Jack Levin, the director of the Brudnick Center on Violence and Conflict at Northeastern University in Boston and the author of more than two dozen books on murder and criminology, says: “We’re still in the dark about where this comes from.”

There have been lots of books about serial killers, lots of brain research and many more mass shootings. There’s talk about high levels of dopamine and plunging levels of serotonin. There’s research into the limbic system, a primitive part of the brain that controls emotions and behavior. New medications have revolutionized care for depression.

None of the research really touches the psychology of mass murder.

“In mass shootings, the killer is often killed themselves, so we don’t really have the ability to interview and analyze them – all you can really do is work off their behavior,” says Neil Kaye, an assistant professor of psychiatry and human behavior at Thomas Jefferson University in Philadelphia.

Some of the research tells us the obvious: About 95 percent of mass killers are men, they tend to be loners, they feel alienated. They look normal on the outside and are really, really angry inside.

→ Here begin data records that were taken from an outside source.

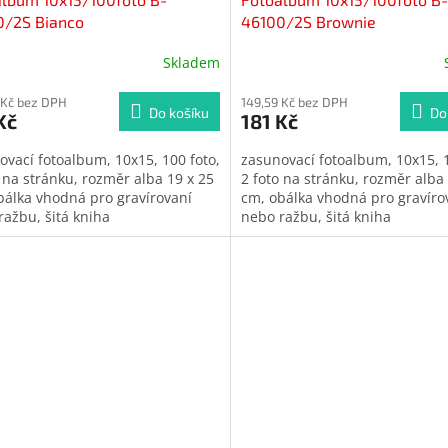
0/2S Bianco
46100/2S Brownie
Skladem
 Kč bez DPH
149,59 Kč bez DPH
Do košíku
Do
Kč
181 Kč
ovací fotoalbum, 10x15, 100 foto,
zasunovací fotoalbum, 10x15, 1
o na stránku, rozměr alba 19 x 25
2 foto na stránku, rozměr alba
bálka vhodná pro gravírovaní
cm, obálka vhodná pro gravíro
ražbu, šitá kniha
nebo ražbu, šitá kniha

Mass killers tend to be rejected romantically or are sexually incompetent, are paranoid, and their resentment builds. They develop shooting fantasies for months or years, stockpiling dreams and ammunition.

The event that finally sets them off, Welner says, is usually anticlimactic – an argument, a small personal loss that magnifies a sense of catastrophic failure.

“But they don’t ‘snap,’ as you so often hear people say,” Welner says. “It’s more like a hinge swings open, and all this anger comes out.”

They plan everything about the killings, he says, except how to get away.

“It’s about suicide,” Welner says. “It’s about tying one’s masculinity to destruction.”